> EXERCISE INSTRUCTIONS:
Starting with the opening line of the material, restate every line word for word, and end on the line containing "and suddenly everyone knows his name.".

> DATA SECTION:
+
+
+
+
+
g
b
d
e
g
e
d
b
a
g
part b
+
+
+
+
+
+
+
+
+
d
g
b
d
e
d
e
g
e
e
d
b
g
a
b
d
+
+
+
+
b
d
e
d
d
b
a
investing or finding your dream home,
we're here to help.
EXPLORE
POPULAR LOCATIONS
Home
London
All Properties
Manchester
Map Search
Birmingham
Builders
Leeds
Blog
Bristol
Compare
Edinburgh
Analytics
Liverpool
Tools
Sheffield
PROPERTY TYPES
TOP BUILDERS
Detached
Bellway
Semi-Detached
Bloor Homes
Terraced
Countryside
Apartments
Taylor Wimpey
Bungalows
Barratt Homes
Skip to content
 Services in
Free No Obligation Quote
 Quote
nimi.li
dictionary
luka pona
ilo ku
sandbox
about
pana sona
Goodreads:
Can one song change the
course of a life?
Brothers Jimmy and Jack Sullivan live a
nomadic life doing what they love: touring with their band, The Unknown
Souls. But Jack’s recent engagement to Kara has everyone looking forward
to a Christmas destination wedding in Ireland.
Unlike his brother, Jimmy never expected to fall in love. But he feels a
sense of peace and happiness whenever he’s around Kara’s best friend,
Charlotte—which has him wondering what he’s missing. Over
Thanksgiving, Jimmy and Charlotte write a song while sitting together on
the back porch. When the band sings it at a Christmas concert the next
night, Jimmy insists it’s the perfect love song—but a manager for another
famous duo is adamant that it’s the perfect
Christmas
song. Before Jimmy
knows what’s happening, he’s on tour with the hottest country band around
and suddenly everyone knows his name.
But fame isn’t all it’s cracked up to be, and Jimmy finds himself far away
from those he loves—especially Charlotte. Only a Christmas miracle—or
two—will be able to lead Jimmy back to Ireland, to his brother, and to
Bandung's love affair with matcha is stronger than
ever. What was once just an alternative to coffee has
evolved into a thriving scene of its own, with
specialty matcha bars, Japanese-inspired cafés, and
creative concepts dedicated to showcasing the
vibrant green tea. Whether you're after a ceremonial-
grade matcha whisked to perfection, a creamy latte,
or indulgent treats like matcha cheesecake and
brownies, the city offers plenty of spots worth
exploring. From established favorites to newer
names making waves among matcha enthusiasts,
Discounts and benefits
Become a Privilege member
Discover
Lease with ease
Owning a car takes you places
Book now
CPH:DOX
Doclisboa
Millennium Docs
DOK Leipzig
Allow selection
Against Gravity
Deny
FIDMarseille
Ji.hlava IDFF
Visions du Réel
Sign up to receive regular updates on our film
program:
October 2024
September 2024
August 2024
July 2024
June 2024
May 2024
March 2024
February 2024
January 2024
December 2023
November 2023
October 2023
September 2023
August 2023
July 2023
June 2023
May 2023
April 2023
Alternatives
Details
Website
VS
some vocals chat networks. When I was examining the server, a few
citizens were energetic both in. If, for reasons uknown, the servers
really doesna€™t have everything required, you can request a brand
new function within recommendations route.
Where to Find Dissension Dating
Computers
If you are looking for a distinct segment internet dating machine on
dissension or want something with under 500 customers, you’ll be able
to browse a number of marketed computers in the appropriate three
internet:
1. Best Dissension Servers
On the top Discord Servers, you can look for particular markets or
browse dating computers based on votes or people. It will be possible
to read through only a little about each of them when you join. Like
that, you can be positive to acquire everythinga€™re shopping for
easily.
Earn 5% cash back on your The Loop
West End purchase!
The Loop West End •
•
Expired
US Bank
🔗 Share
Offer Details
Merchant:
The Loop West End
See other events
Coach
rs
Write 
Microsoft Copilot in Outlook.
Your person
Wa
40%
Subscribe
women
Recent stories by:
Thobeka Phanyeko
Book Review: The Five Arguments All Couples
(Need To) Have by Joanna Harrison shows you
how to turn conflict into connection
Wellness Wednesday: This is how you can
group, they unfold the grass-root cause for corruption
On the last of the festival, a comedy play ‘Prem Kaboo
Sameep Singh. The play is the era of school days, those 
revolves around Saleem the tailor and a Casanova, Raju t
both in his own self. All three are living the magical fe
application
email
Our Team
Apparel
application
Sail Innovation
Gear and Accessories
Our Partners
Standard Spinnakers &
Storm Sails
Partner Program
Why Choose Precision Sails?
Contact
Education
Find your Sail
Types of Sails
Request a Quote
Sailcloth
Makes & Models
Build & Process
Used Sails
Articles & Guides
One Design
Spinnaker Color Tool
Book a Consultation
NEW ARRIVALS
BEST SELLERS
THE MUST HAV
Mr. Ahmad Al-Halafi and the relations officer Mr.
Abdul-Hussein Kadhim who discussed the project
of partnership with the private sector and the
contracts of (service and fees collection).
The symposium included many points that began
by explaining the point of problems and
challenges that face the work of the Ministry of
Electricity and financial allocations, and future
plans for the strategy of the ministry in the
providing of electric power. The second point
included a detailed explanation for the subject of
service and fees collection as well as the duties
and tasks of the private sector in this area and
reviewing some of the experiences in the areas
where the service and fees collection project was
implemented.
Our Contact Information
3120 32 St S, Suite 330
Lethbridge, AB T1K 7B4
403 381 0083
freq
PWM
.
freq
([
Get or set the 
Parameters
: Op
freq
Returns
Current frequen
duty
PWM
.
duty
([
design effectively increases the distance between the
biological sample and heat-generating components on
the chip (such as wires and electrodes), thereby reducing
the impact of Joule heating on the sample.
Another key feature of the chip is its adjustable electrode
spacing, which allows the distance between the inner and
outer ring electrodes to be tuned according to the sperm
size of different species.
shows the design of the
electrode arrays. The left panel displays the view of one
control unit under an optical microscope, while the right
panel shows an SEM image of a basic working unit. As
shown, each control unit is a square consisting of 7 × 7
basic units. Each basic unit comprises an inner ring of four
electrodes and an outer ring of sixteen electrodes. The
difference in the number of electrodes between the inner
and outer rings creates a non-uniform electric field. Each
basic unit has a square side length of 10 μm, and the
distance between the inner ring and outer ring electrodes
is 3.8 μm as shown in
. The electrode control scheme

> COMPLETED TASK:
+
+
+
+
+
g
b
d
e
g
e
d
b
a
g
part b
+
+
+
+
+
+
+
+
+
d
g
b
d
e
d
e
g
e
e
d
b
g
a
b
d
+
+
+
+
b
d
e
d
d
b
a
investing or finding your dream home,
we're here to help.
EXPLORE
POPULAR LOCATIONS
Home
London
All Properties
Manchester
Map Search
Birmingham
Builders
Leeds
Blog
Bristol
Compare
Edinburgh
Analytics
Liverpool
Tools
Sheffield
PROPERTY TYPES
TOP BUILDERS
Detached
Bellway
Semi-Detached
Bloor Homes
Terraced
Countryside
Apartments
Taylor Wimpey
Bungalows
Barratt Homes
Skip to content
 Services in
Free No Obligation Quote
 Quote
nimi.li
dictionary
luka pona
ilo ku
sandbox
about
pana sona
Goodreads:
Can one song change the
course of a life?
Brothers Jimmy and Jack Sullivan live a
nomadic life doing what they love: touring with their band, The Unknown
Souls. But Jack’s recent engagement to Kara has everyone looking forward
to a Christmas destination wedding in Ireland.
Unlike his brother, Jimmy never expected to fall in love. But he feels a
sense of peace and happiness whenever he’s around Kara’s best friend,
Charlotte—which has him wondering what he’s missing. Over
Thanksgiving, Jimmy and Charlotte write a song while sitting together on
the back porch. When the band sings it at a Christmas concert the next
night, Jimmy insists it’s the perfect love song—but a manager for another
famous duo is adamant that it’s the perfect
Christmas
song. Before Jimmy
knows what’s happening, he’s on tour with the hottest country band around
and suddenly everyone knows his name.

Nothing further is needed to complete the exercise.